Tak perlu disebut semuanya, tapi saya masih ingat lagu masa saya masih TK hingga SD, “Nenek Moyangku Seorang Pelaut”, tentang bagaimana leluhur bangsa Indonesia berjaya di laut. Sedikit beruntung bagi nelayan, karena kini ada menteri Susi Pudjiastuti yang bisa diajak ngobrol untuk meningkatkan taraf hidup mereka.
Menteri perikanan ini juga yang sebetulnya, jauh-jauh hari ketika belum ramai kontroversi di media massa, sudah mempertanyakan soal reklamasi. Menurut saya ibu menteri “agak nakal”, karena lain sikap dengan pemimpin daerah dan pengembang yang jadi mitra pemda untuk membangun pulau buatan.

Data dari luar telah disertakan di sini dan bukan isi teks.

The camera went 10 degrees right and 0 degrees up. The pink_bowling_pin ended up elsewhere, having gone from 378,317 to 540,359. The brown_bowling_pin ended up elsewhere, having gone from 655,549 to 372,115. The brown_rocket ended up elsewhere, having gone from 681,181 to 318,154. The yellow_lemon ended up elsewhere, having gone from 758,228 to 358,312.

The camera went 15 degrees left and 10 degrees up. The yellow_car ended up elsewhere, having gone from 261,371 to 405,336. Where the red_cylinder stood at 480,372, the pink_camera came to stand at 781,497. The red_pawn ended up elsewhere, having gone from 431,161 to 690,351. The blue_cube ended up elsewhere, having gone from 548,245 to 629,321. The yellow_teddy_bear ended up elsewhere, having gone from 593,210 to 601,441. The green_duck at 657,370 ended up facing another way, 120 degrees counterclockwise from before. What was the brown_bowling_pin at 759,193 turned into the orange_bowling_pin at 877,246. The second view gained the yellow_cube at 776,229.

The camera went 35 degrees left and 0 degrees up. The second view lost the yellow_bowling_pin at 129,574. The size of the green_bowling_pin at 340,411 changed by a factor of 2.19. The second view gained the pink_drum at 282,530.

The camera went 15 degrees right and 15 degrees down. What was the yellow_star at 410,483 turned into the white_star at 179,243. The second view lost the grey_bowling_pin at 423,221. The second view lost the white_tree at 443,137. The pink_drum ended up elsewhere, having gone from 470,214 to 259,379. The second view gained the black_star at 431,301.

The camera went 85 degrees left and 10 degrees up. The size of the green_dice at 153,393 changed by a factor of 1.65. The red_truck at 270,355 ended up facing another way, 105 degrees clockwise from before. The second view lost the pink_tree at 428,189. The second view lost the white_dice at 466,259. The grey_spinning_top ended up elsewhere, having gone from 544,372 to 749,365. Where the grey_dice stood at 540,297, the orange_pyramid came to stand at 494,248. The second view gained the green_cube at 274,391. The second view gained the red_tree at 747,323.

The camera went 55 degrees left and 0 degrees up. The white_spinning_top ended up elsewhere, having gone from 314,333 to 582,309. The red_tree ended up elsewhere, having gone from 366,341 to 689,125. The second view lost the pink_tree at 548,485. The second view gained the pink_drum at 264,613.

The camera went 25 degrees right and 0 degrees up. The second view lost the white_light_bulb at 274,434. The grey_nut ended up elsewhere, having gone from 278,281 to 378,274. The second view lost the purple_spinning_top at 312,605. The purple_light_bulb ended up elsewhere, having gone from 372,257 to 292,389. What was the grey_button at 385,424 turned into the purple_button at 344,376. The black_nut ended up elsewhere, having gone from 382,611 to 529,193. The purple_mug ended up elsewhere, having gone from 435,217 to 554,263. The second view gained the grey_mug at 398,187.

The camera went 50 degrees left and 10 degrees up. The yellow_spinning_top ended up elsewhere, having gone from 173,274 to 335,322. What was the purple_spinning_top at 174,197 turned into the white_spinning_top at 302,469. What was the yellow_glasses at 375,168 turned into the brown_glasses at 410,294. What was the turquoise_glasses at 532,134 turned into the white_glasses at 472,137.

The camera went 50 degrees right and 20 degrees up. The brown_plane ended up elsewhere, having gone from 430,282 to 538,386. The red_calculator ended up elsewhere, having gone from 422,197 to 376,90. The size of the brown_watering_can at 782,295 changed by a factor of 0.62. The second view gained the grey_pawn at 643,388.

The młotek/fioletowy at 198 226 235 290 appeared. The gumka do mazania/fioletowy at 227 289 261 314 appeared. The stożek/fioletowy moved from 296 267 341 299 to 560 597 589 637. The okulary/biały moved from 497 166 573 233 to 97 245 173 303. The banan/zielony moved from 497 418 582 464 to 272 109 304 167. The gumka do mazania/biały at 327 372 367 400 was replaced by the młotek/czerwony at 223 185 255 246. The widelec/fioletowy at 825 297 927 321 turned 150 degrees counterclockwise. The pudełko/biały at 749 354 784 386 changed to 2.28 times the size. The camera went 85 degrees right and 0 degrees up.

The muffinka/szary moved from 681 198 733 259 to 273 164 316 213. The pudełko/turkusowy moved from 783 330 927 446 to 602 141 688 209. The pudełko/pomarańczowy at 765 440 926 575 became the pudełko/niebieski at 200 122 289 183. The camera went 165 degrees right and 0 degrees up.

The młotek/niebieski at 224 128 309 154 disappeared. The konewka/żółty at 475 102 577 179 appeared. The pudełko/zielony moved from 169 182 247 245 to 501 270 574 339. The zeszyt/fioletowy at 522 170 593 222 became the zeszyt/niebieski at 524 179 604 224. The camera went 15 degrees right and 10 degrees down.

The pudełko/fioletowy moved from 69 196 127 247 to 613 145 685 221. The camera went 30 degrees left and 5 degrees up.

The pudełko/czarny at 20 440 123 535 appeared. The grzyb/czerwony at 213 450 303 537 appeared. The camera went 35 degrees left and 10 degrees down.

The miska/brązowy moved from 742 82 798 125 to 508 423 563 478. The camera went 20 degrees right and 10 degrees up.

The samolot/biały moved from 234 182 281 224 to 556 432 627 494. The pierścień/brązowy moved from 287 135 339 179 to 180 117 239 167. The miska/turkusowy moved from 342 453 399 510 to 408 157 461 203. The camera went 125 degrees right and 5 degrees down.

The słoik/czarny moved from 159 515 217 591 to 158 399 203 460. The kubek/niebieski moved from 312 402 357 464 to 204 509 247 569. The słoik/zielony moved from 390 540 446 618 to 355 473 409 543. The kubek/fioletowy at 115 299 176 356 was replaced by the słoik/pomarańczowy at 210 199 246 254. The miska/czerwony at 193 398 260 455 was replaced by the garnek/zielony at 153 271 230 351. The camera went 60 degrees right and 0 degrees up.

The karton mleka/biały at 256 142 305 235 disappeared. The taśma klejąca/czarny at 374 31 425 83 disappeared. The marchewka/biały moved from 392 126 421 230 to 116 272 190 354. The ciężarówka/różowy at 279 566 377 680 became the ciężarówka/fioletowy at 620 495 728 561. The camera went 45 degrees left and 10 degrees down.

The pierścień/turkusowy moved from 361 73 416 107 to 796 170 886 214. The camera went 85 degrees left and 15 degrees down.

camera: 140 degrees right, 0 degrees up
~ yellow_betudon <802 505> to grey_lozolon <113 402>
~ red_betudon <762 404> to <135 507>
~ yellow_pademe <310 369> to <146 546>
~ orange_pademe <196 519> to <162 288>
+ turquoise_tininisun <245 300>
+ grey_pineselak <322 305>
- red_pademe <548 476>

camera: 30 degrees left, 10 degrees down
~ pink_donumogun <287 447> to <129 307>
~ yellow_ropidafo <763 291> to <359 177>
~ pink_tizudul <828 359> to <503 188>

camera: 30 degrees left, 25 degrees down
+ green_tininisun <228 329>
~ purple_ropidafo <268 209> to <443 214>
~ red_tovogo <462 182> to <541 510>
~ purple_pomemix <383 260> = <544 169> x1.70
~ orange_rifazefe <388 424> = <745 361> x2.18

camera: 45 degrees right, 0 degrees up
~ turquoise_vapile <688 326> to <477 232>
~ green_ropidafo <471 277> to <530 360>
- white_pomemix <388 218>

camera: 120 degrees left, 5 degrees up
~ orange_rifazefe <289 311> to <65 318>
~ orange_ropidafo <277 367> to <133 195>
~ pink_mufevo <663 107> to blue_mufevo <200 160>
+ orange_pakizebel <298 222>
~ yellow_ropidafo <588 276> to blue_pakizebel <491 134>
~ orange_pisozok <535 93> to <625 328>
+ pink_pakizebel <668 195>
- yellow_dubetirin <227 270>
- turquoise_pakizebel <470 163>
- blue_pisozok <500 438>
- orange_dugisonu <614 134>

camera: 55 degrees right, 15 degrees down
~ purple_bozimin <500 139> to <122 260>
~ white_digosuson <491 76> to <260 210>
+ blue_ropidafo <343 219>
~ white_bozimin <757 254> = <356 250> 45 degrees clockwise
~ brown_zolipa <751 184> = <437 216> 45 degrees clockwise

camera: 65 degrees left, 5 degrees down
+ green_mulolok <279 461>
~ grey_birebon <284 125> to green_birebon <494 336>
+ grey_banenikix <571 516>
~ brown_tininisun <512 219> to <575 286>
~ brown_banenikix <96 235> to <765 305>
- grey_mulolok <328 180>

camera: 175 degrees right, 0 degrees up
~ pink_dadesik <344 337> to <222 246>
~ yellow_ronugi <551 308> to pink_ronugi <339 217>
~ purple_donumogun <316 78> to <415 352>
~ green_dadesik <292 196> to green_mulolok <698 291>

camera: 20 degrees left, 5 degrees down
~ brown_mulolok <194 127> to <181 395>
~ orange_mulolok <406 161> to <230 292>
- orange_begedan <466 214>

Balik lagi ke putusan PTUN. Lalu, setelah menang di pengadilan, apakah otomatis reklamasi berhenti? Belum tentu.
Meski soal lingkungan dan keselamatan daratan, jadi salah satu pertimbangan hakim, tapi selama tak ada win win solution rasanya sulit melihat ada ketegasan hukum apalagi pemerintah pusat di sana. Soalnya, ada nilai ekonomi yang dipertaruhkan dan nilai bahwa saya benar dalam mengambil keputusan.
Gubernur DKI juga langsung bereaksi membangun argumentasi bahwa reklamasi masih bisa dilakukan, dan Badan Usaha Milik Daerah yang akan meneruskan. Kelihatannya, ini bisa jadi solusi, karena negara dilibatkan untuk membangun di atas tanah reklamasi.
Ini bisa jadi solusi bagus membuka ruang paling tidak buat warga bersuara, karena asumsinya, kalau negara yang ambil peran persoalan kapling atau zonasi pemukiman bisa diatur, dan lahan cari makan penduduk sekitar bisa juga dibagi.
Karena di semua negeri yang disebutkan di atas, Korea Selatan, Singapura, Jepang, Tiongkok, semua pembangunan di atas pulau reklamasi untuk kepentingan bangsa. Meski dibangun swasta, tapi pengelolaannya oleh negara.